» **Exercise task**
Can you give every line of all the entries below as a numbered list, leaving out any blank lines?

# start of Data lines

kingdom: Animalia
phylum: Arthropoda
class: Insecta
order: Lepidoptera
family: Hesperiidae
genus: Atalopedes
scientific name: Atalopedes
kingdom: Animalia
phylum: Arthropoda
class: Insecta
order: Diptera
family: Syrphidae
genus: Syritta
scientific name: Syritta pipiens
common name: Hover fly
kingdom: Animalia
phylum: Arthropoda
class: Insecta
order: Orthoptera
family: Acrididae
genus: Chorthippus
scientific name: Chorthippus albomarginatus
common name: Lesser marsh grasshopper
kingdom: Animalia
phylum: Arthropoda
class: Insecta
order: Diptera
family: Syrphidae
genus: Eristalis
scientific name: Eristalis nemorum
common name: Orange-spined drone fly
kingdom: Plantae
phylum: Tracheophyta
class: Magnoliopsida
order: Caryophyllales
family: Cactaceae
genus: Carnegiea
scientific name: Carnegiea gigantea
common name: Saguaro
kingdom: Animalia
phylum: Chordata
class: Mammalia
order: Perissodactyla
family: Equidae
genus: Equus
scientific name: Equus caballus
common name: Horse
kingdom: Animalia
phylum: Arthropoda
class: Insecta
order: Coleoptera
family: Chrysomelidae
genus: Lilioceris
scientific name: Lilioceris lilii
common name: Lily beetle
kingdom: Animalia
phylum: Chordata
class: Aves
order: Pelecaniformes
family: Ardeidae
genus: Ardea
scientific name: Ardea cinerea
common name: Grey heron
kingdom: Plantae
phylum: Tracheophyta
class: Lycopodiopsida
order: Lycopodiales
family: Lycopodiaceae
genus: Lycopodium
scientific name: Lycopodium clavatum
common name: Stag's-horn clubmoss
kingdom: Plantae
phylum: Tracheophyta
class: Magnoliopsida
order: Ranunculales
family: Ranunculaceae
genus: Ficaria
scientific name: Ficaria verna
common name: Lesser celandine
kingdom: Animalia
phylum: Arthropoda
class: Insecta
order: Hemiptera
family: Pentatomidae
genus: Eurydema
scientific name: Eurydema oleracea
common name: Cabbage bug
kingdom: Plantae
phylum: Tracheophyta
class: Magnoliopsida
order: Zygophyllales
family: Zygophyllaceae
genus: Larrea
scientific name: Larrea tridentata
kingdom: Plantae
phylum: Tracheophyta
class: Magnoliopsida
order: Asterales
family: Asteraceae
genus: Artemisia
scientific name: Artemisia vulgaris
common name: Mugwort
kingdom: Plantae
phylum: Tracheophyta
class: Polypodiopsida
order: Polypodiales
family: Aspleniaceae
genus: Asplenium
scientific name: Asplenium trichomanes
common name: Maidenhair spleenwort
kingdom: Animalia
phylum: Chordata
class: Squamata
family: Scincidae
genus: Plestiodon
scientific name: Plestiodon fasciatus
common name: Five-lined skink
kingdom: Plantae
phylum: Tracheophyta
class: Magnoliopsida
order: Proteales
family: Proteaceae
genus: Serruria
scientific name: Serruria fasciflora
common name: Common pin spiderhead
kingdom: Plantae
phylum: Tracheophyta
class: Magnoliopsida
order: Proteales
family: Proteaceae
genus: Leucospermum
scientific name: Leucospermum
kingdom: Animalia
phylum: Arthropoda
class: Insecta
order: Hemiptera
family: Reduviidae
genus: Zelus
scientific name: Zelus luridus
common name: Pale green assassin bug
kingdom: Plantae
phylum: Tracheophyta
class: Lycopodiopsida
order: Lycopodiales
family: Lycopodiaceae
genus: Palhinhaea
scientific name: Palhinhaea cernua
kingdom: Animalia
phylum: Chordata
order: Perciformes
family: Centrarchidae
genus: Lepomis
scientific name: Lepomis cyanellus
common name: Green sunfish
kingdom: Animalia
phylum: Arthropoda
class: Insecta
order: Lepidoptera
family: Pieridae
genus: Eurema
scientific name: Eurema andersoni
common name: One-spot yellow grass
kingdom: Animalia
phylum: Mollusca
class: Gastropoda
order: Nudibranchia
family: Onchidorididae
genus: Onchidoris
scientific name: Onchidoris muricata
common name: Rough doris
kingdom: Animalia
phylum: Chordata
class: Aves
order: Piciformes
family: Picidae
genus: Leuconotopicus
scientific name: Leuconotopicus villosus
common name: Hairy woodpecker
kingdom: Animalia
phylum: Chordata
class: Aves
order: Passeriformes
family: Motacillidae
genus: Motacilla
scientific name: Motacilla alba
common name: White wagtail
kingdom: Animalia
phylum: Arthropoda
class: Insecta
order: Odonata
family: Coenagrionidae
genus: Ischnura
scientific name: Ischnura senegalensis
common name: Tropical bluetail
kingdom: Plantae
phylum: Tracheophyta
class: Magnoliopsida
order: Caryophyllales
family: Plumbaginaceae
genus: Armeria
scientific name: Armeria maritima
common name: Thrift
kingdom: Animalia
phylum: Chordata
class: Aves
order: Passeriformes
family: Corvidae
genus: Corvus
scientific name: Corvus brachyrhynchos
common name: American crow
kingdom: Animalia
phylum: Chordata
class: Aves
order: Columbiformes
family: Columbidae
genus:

# end of Data lines

» **Solution for this exercise**
1. kingdom: Animalia
2. phylum: Arthropoda
3. class: Insecta
4. order: Lepidoptera
5. family: Hesperiidae
6. genus: Atalopedes
7. scientific name: Atalopedes
8. kingdom: Animalia
9. phylum: Arthropoda
10. class: Insecta
11. order: Diptera
12. family: Syrphidae
13. genus: Syritta
14. scientific name: Syritta pipiens
15. common name: Hover fly
16. kingdom: Animalia
17. phylum: Arthropoda
18. class: Insecta
19. order: Orthoptera
20. family: Acrididae
21. genus: Chorthippus
22. scientific name: Chorthippus albomarginatus
23. common name: Lesser marsh grasshopper
24. kingdom: Animalia
25. phylum: Arthropoda
26. class: Insecta
27. order: Diptera
28. family: Syrphidae
29. genus: Eristalis
30. scientific name: Eristalis nemorum
31. common name: Orange-spined drone fly
32. kingdom: Plantae
33. phylum: Tracheophyta
34. class: Magnoliopsida
35. order: Caryophyllales
36. family: Cactaceae
37. genus: Carnegiea
38. scientific name: Carnegiea gigantea
39. common name: Saguaro
40. kingdom: Animalia
41. phylum: Chordata
42. class: Mammalia
43. order: Perissodactyla
44. family: Equidae
45. genus: Equus
46. scientific name: Equus caballus
47. common name: Horse
48. kingdom: Animalia
49. phylum: Arthropoda
50. class: Insecta
51. order: Coleoptera
52. family: Chrysomelidae
53. genus: Lilioceris
54. scientific name: Lilioceris lilii
55. common name: Lily beetle
56. kingdom: Animalia
57. phylum: Chordata
58. class: Aves
59. order: Pelecaniformes
60. family: Ardeidae
61. genus: Ardea
62. scientific name: Ardea cinerea
63. common name: Grey heron
64. kingdom: Plantae
65. phylum: Tracheophyta
66. class: Lycopodiopsida
67. order: Lycopodiales
68. family: Lycopodiaceae
69. genus: Lycopodium
70. scientific name: Lycopodium clavatum
71. common name: Stag's-horn clubmoss
72. kingdom: Plantae
73. phylum: Tracheophyta
74. class: Magnoliopsida
75. order: Ranunculales
76. family: Ranunculaceae
77. genus: Ficaria
78. scientific name: Ficaria verna
79. common name: Lesser celandine
80. kingdom: Animalia
81. phylum: Arthropoda
82. class: Insecta
83. order: Hemiptera
84. family: Pentatomidae
85. genus: Eurydema
86. scientific name: Eurydema oleracea
87. common name: Cabbage bug
88. kingdom: Plantae
89. phylum: Tracheophyta
90. class: Magnoliopsida
91. order: Zygophyllales
92. family: Zygophyllaceae
93. genus: Larrea
94. scientific name: Larrea tridentata
95. kingdom: Plantae
96. phylum: Tracheophyta
97. class: Magnoliopsida
98. order: Asterales
99. family: Asteraceae
100. genus: Artemisia
101. scientific name: Artemisia vulgaris
102. common name: Mugwort
103. kingdom: Plantae
104. phylum: Tracheophyta
105. class: Polypodiopsida
106. order: Polypodiales
107. family: Aspleniaceae
108. genus: Asplenium
109. scientific name: Asplenium trichomanes
110. common name: Maidenhair spleenwort
111. kingdom: Animalia
112. phylum: Chordata
113. class: Squamata
114. family: Scincidae
115. genus: Plestiodon
116. scientific name: Plestiodon fasciatus
117. common name: Five-lined skink
118. kingdom: Plantae
119. phylum: Tracheophyta
120. class: Magnoliopsida
121. order: Proteales
122. family: Proteaceae
123. genus: Serruria
124. scientific name: Serruria fasciflora
125. common name: Common pin spiderhead
126. kingdom: Plantae
127. phylum: Tracheophyta
128. class: Magnoliopsida
129. order: Proteales
130. family: Proteaceae
131. genus: Leucospermum
132. scientific name: Leucospermum
133. kingdom: Animalia
134. phylum: Arthropoda
135. class: Insecta
136. order: Hemiptera
137. family: Reduviidae
138. genus: Zelus
139. scientific name: Zelus luridus
140. common name: Pale green assassin bug
141. kingdom: Plantae
142. phylum: Tracheophyta
143. class: Lycopodiopsida
144. order: Lycopodiales
145. family: Lycopodiaceae
146. genus: Palhinhaea
147. scientific name: Palhinhaea cernua
148. kingdom: Animalia
149. phylum: Chordata
150. order: Perciformes
151. family: Centrarchidae
152. genus: Lepomis
153. scientific name: Lepomis cyanellus
154. common name: Green sunfish
155. kingdom: Animalia
156. phylum: Arthropoda
157. class: Insecta
158. order: Lepidoptera
159. family: Pieridae
160. genus: Eurema
161. scientific name: Eurema andersoni
162. common name: One-spot yellow grass
163. kingdom: Animalia
164. phylum: Mollusca
165. class: Gastropoda
166. order: Nudibranchia
167. family: Onchidorididae
168. genus: Onchidoris
169. scientific name: Onchidoris muricata
170. common name: Rough doris
171. kingdom: Animalia
172. phylum: Chordata
173. class: Aves
174. order: Piciformes
175. family: Picidae
176. genus: Leuconotopicus
177. scientific name: Leuconotopicus villosus
178. common name: Hairy woodpecker
179. kingdom: Animalia
180. phylum: Chordata
181. class: Aves
182. order: Passeriformes
183. family: Motacillidae
184. genus: Motacilla
185. scientific name: Motacilla alba
186. common name: White wagtail
187. kingdom: Animalia
188. phylum: Arthropoda
189. class: Insecta
190. order: Odonata
191. family: Coenagrionidae
192. genus: Ischnura
193. scientific name: Ischnura senegalensis
194. common name: Tropical bluetail
195. kingdom: Plantae
196. phylum: Tracheophyta
197. class: Magnoliopsida
198. order: Caryophyllales
199. family: Plumbaginaceae
200. genus: Armeria
201. scientific name: Armeria maritima
202. common name: Thrift
203. kingdom: Animalia
204. phylum: Chordata
205. class: Aves
206. order: Passeriformes
207. family: Corvidae
208. genus: Corvus
209. scientific name: Corvus brachyrhynchos
210. common name: American crow
211. kingdom: Animalia
212. phylum: Chordata
213. class: Aves
214. order: Columbiformes
215. family: Columbidae
216. genus:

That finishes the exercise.